Thanks. I still find it fascinating people do good work without fully understanding an area. It's as if you're not supposed to. I wonder if this could be used as a guiding principle in making things.
If what you are working on originally looks understandable, you should be alarmed.
I presume by 'understanding an area' you mean being familiar with established abstract models of that area? I think that often in practical conditions the abstract models are not the area under work. They are the mapping of the area to some formal system. And that the 'area' under question - whatever it may be - can be mapped to an infinite amount of formal systems. For lots of practical purposes, there is some 'obvious' algebra of a thing one wants to do - in these instances all that is needed is an individual who can map the problem to any logically coherent structure, even just a private one in their head, and a willingness to solve the problem - and great stuff can ne done without a literature review. Sometimes the establishes models are really, really good since they either simplify a messy looking problem and/or point out to some not so obvious aspects of a system at which point an expert in the field can have an advantage over the clever layman. I think sometimes the knowledge of existing formal models can make a person blind to certain facets of the system they are working with.

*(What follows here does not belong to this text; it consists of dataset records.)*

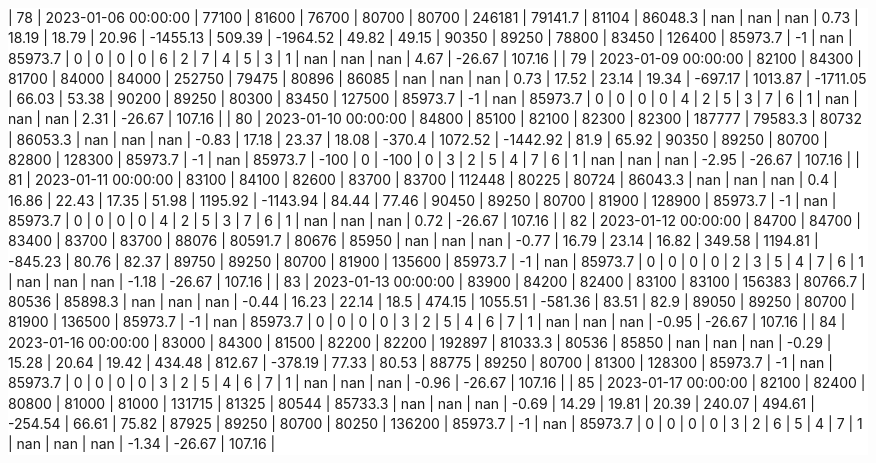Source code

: |  78 | 2023-01-06 00:00:00 |  77100 |  81600 |  76700 |   80700 |     80700   | 246181           |  79141.7 |    81104 |  86048.3 |       nan |       nan |       nan |  0.73 |    18.19 |    18.79 |    20.96 |      -1455.13 |         509.39 |       -1964.52 |           49.82 |           49.15 |   90350 |    89250 |   78800 |    83450 |   126400 |        85973.7 |              -1 |           nan   |         85973.7 |                    0 |                 0 |              0 |            0 |           6 |           2 |          7 |            4 |             5 |             3 |             1 |            nan |            nan |            nan |    4.67 | -26.67 | 107.16 |
|  79 | 2023-01-09 00:00:00 |  82100 |  84300 |  81700 |   84000 |     84000   | 252750           |  79475   |    80896 |  86085   |       nan |       nan |       nan |  0.73 |    17.52 |    23.14 |    19.34 |       -697.17 |        1013.87 |       -1711.05 |           66.03 |           53.38 |   90200 |    89250 |   80300 |    83450 |   127500 |        85973.7 |              -1 |           nan   |         85973.7 |                    0 |                 0 |              0 |            0 |           4 |           2 |          5 |            3 |             7 |             6 |             1 |            nan |            nan |            nan |    2.31 | -26.67 | 107.16 |
|  80 | 2023-01-10 00:00:00 |  84800 |  85100 |  82100 |   82300 |     82300   | 187777           |  79583.3 |    80732 |  86053.3 |       nan |       nan |       nan | -0.83 |    17.18 |    23.37 |    18.08 |       -370.4  |        1072.52 |       -1442.92 |           81.9  |           65.92 |   90350 |    89250 |   80700 |    82800 |   128300 |        85973.7 |              -1 |           nan   |         85973.7 |                 -100 |                 0 |           -100 |            0 |           3 |           2 |          5 |            4 |             7 |             6 |             1 |            nan |            nan |            nan |   -2.95 | -26.67 | 107.16 |
|  81 | 2023-01-11 00:00:00 |  83100 |  84100 |  82600 |   83700 |     83700   | 112448           |  80225   |    80724 |  86043.3 |       nan |       nan |       nan |  0.4  |    16.86 |    22.43 |    17.35 |         51.98 |        1195.92 |       -1143.94 |           84.44 |           77.46 |   90450 |    89250 |   80700 |    81900 |   128900 |        85973.7 |              -1 |           nan   |         85973.7 |                    0 |                 0 |              0 |            0 |           4 |           2 |          5 |            3 |             7 |             6 |             1 |            nan |            nan |            nan |    0.72 | -26.67 | 107.16 |
|  82 | 2023-01-12 00:00:00 |  84700 |  84700 |  83400 |   83700 |     83700   |  88076           |  80591.7 |    80676 |  85950   |       nan |       nan |       nan | -0.77 |    16.79 |    23.14 |    16.82 |        349.58 |        1194.81 |        -845.23 |           80.76 |           82.37 |   89750 |    89250 |   80700 |    81900 |   135600 |        85973.7 |              -1 |           nan   |         85973.7 |                    0 |                 0 |              0 |            0 |           2 |           3 |          5 |            4 |             7 |             6 |             1 |            nan |            nan |            nan |   -1.18 | -26.67 | 107.16 |
|  83 | 2023-01-13 00:00:00 |  83900 |  84200 |  82400 |   83100 |     83100   | 156383           |  80766.7 |    80536 |  85898.3 |       nan |       nan |       nan | -0.44 |    16.23 |    22.14 |    18.5  |        474.15 |        1055.51 |        -581.36 |           83.51 |           82.9  |   89050 |    89250 |   80700 |    81900 |   136500 |        85973.7 |              -1 |           nan   |         85973.7 |                    0 |                 0 |              0 |            0 |           3 |           2 |          5 |            4 |             6 |             7 |             1 |            nan |            nan |            nan |   -0.95 | -26.67 | 107.16 |
|  84 | 2023-01-16 00:00:00 |  83000 |  84300 |  81500 |   82200 |     82200   | 192897           |  81033.3 |    80536 |  85850   |       nan |       nan |       nan | -0.29 |    15.28 |    20.64 |    19.42 |        434.48 |         812.67 |        -378.19 |           77.33 |           80.53 |   88775 |    89250 |   80700 |    81300 |   128300 |        85973.7 |              -1 |           nan   |         85973.7 |                    0 |                 0 |              0 |            0 |           3 |           2 |          5 |            4 |             6 |             7 |             1 |            nan |            nan |            nan |   -0.96 | -26.67 | 107.16 |
|  85 | 2023-01-17 00:00:00 |  82100 |  82400 |  80800 |   81000 |     81000   | 131715           |  81325   |    80544 |  85733.3 |       nan |       nan |       nan | -0.69 |    14.29 |    19.81 |    20.39 |        240.07 |         494.61 |        -254.54 |           66.61 |           75.82 |   87925 |    89250 |   80700 |    80250 |   136200 |        85973.7 |              -1 |           nan   |         85973.7 |                    0 |                 0 |              0 |            0 |           3 |           2 |          6 |            5 |             4 |             7 |             1 |            nan |            nan |            nan |   -1.34 | -26.67 | 107.16 |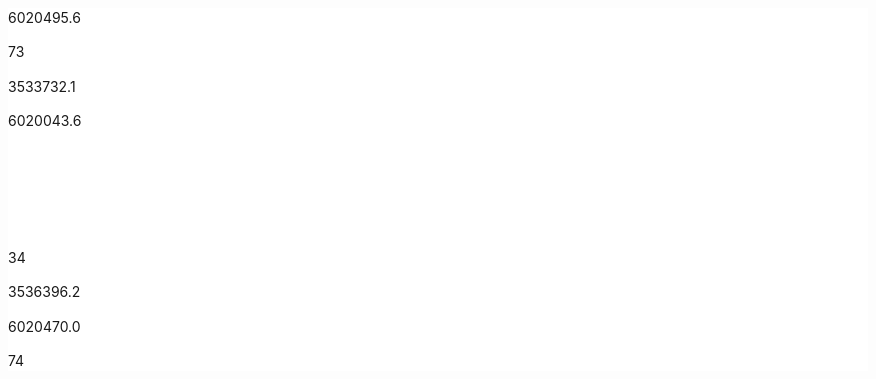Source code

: <td style align="center" valign="top" charoff="50">

6020495.6

</td>

<td style align="center" valign="top" charoff="50">

73

</td>

<td style align="center" valign="top" charoff="50">

3533732.1

</td>

<td style align="center" valign="top" charoff="50">

6020043.6

</td>

<td style align="center" valign="top" charoff="50">

 

</td>

<td style align="center" valign="top" charoff="50">

 

</td>

<td style align="center" valign="top" charoff="50">

 

</td>

</tr>

<tr>

<td style align="center" valign="top" charoff="50">

34

</td>

<td style align="center" valign="top" charoff="50">

3536396.2

</td>

<td style align="center" valign="top" charoff="50">

6020470.0

</td>

<td style align="center" valign="top" charoff="50">

74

Also, if one approaches a thing by a burning desire just to implement one single thing on top of it they will probably have an internal model that is very much focused on the problem they are solving.This practical need can induce them to create a new formal model or just sidestep lots of non-issues that would be a burden to deal with.
Yes, Feynman kept telling people to find problems that appeal to them and try to work them out, and not rely so heavily on reading. (One source: Feynman Lectures on Computation.)